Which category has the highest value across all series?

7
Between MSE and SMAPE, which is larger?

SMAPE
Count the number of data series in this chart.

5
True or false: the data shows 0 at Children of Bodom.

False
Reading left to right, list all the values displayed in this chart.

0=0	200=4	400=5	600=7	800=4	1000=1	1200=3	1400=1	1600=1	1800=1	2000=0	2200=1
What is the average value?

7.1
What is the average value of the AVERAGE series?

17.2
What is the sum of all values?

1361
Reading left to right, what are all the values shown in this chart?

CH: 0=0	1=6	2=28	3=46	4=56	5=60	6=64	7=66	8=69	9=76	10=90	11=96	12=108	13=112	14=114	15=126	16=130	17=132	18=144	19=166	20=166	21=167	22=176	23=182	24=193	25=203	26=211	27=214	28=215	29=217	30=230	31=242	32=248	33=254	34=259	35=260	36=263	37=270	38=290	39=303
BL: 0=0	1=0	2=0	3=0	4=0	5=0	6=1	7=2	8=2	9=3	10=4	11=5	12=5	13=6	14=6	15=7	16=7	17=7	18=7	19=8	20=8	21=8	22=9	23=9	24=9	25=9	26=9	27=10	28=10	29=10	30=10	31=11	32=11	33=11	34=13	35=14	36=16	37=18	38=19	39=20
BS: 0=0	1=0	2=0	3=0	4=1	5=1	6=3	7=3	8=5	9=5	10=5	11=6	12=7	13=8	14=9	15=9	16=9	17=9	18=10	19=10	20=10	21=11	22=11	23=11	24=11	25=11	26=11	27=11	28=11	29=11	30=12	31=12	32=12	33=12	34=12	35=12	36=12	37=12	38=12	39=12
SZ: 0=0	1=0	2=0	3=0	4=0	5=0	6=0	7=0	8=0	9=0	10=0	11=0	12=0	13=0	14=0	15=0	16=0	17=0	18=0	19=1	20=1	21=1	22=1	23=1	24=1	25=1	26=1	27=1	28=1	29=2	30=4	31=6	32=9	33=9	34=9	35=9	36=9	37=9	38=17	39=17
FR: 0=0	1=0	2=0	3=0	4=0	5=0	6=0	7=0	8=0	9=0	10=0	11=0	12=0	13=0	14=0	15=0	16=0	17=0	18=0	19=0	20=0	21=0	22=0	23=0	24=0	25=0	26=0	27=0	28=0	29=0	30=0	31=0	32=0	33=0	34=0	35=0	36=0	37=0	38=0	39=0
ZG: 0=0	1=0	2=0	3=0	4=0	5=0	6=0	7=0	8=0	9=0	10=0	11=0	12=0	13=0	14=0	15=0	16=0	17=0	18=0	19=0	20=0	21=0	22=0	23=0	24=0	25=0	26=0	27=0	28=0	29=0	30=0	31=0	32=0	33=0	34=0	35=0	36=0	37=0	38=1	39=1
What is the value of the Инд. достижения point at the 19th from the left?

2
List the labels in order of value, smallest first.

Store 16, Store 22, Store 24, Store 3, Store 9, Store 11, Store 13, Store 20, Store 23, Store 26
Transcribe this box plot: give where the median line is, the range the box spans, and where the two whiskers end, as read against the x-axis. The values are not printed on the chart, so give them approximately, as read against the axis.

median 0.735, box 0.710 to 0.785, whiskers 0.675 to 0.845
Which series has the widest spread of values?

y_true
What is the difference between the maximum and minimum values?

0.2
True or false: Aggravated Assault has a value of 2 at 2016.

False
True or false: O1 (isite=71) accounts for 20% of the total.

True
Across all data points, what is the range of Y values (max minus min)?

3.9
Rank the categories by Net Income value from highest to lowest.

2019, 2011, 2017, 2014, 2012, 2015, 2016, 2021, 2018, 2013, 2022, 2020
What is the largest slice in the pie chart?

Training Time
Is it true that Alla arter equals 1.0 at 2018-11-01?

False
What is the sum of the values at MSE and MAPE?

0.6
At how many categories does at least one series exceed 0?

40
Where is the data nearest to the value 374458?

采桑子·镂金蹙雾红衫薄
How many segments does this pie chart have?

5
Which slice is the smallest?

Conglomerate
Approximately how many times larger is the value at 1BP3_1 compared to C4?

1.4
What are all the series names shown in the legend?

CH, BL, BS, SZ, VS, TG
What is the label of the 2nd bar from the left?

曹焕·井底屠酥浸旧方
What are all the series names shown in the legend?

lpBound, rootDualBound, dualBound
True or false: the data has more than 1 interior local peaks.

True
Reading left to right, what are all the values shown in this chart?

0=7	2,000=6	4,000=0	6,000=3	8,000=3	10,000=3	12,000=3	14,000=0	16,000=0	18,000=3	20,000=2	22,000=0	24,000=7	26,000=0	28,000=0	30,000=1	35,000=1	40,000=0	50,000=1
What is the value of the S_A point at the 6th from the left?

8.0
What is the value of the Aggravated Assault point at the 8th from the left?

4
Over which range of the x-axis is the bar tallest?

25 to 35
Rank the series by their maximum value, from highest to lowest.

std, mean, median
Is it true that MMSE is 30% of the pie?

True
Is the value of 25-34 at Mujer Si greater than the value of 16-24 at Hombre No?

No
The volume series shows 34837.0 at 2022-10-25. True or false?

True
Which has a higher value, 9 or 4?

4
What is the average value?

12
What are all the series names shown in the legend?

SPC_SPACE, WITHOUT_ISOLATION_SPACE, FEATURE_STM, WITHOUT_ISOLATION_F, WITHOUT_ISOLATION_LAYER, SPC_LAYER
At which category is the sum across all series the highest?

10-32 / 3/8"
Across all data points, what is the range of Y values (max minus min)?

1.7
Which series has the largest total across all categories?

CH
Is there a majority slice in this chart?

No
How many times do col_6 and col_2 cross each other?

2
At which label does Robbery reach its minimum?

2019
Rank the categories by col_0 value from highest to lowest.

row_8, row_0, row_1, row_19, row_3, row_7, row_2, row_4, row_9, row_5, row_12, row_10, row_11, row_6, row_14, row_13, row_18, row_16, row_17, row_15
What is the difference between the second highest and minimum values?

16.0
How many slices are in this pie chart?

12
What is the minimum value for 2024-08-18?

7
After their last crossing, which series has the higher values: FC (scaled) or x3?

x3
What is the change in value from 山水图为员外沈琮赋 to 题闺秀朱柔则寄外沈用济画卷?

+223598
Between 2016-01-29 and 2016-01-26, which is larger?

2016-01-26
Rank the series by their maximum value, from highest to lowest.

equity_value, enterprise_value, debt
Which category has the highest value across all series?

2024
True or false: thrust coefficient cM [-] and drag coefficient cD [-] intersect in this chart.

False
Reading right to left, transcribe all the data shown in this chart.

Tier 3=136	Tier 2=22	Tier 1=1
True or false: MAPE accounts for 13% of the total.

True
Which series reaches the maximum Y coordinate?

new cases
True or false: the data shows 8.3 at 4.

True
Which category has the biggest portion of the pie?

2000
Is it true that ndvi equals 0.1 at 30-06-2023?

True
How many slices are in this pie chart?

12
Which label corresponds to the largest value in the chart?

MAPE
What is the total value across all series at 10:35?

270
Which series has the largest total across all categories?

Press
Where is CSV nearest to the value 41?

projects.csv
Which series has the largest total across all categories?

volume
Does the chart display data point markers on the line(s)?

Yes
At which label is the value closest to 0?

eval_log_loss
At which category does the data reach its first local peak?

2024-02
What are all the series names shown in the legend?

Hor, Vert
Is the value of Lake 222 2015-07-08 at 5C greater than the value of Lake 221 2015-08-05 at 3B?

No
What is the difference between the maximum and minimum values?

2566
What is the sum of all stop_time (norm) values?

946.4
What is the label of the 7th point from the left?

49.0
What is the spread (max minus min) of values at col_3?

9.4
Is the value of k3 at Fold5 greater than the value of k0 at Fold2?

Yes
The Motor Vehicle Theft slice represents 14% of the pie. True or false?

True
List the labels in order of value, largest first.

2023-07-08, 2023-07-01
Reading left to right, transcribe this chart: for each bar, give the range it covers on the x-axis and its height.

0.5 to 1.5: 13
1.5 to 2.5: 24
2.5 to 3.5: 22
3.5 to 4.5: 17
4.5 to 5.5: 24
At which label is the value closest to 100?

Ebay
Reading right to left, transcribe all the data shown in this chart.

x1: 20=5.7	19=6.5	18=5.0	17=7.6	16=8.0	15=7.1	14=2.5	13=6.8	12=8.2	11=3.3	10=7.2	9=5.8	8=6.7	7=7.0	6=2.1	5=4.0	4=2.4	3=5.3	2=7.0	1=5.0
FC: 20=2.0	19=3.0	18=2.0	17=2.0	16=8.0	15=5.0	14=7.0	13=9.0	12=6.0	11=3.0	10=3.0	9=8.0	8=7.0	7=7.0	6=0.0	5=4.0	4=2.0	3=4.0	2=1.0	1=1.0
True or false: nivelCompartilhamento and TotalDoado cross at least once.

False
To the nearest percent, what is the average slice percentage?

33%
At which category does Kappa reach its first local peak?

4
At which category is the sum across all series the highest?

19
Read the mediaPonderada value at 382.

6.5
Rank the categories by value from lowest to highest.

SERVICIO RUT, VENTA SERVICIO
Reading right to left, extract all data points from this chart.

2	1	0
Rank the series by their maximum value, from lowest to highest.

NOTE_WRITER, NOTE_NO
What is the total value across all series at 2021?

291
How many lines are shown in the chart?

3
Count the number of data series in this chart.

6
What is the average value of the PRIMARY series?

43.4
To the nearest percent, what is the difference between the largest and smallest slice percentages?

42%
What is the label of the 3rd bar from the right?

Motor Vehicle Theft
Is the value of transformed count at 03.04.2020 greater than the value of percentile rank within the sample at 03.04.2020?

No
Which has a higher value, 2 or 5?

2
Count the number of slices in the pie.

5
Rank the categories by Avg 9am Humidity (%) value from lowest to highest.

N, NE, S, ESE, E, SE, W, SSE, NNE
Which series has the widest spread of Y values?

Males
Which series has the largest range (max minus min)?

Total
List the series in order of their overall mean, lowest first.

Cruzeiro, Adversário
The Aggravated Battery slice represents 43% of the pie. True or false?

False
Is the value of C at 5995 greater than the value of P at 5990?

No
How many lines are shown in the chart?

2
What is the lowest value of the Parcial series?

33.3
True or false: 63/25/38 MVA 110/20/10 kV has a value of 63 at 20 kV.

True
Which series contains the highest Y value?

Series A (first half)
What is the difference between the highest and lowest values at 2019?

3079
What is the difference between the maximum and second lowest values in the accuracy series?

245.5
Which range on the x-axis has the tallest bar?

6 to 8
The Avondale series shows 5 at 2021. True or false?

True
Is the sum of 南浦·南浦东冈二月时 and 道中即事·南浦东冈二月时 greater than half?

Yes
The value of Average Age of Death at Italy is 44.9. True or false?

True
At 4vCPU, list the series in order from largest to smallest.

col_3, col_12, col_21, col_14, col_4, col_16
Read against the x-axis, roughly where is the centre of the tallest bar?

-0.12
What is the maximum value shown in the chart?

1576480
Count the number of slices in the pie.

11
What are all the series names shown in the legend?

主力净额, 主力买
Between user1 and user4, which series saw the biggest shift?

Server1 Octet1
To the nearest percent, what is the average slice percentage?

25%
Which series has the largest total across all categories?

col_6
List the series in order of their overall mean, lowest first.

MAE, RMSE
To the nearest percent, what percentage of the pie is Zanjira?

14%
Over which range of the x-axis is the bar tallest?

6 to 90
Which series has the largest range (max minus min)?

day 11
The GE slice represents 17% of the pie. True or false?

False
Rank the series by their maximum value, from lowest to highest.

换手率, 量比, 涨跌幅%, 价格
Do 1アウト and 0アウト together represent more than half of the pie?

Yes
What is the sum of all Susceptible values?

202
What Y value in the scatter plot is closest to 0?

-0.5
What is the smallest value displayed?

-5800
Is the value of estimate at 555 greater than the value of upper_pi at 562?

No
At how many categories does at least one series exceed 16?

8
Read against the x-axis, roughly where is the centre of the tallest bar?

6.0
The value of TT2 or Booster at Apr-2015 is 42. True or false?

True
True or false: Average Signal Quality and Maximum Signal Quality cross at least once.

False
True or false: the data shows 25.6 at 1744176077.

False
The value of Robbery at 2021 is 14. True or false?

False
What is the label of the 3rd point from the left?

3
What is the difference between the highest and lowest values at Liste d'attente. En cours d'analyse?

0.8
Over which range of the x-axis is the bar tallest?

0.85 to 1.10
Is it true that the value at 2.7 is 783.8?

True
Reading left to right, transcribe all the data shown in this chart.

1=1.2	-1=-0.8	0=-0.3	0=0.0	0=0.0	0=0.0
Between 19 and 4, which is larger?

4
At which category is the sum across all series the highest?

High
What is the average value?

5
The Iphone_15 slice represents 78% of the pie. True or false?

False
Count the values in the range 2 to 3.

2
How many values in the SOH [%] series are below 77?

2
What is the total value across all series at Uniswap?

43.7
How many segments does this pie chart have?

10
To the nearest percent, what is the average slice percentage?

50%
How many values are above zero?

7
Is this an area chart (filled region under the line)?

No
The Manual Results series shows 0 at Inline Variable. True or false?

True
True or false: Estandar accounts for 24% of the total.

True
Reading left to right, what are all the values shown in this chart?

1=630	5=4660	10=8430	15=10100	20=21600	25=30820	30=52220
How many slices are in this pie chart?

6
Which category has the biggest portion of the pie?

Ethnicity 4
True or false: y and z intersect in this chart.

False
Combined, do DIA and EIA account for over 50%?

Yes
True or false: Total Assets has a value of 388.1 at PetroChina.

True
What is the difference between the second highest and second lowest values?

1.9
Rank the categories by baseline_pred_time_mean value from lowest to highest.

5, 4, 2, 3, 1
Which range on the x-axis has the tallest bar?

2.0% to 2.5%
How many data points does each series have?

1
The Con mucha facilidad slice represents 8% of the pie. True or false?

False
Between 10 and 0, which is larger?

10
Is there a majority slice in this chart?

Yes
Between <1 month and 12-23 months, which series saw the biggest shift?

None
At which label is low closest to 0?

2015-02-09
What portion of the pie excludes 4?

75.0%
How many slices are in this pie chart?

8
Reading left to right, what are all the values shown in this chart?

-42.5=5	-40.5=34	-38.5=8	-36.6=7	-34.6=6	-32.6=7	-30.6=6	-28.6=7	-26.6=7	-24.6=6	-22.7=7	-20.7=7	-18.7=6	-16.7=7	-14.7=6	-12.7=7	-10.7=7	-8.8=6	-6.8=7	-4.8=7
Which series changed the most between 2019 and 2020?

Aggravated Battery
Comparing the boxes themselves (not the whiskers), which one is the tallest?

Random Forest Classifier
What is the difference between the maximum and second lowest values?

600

= PROBLEM STATEMENT =
In how many lines of the items above does the string "Assault" appear? Reply with the number alone.

= ANSWER SECTION =
2